Almost a year ago I learned about a totally fun piece of toddler play equipment and started hunting for it everywhere as it is no longer produced. I almost drove two hours away to get one for fifty bucks when I decided to forget about it. Today I picked one up for $2.50 at a thrift store. Awesome!

It is crazy-hot here and we are trying not to overheat. We try to do the park in the late afternoon. It’s already 95 degrees here by 9 AM sometimes so the morning doesn’t work. We try to stick to playgrounds with shade. Also, our play area in the yard is in the shade and on the deck we have an umbrella and a baby pool and the most totally awesome thing: a misting fan! Helps so much. For really hot (or rainy) days we go run around Wal-mart or Target. This will seriously occupy us for up to 1.5 hours. I’m lucky to have a kid that stays close, though, and doesn’t take everything off the shelves. Some afternoons we go to outdoor pools as guests of various friends. In the morning we go to the library, the indoor pool, activities, friends’ houses, our backyard, run errands, play at home. Lots of drinks. Oh and cool baths, which is especially helpful as Baby drinks a ton of water in the tub.
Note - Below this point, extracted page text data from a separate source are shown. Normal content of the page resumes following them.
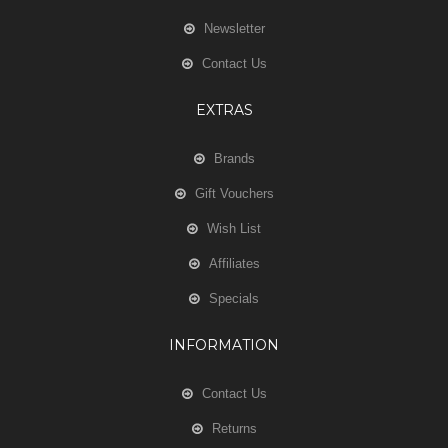
Newsletter
Contact Us
EXTRAS
Brands
Gift Vouchers
Wish List
Affiliates
Specials
INFORMATION
Contact Us
Returns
My bigger problem than heat here is actually mosquitoes. Yesterday Baby played in our little pool for a while and though I defended her constantly, she has like 13 bites today! But bug sprays scare me.

Today I brought the potty chair to the (hardwood floor) living room and let Baby go naked and play for a while. She peed four times in the space of an hour! Not once in the potty, though. However, she is now apparently able to sense that she has to pee. The second time she peed, she said “pee pee” and pointed a minute or so before peeing. I encourage her to go sit on the potty but she got distracted. The fourth time she was on the stepstool in the kitchen washing her hands when apparently the urge struck her, causing her to become quite upset, as she had discovered by then that she didn’t like the sensation of peeing on herself (especially her feet) and getting the floor wet. I suggested that in the future she could avoid that by sitting on the potty. She’s not ready yet, though, but at least we can take advantage of the hot weather with this helpful naked time. I was potty-trained at one, but then I lived in China and had split pants, making it much easier. I’m considering making Baby some split pants to use around the yard and the downstairs.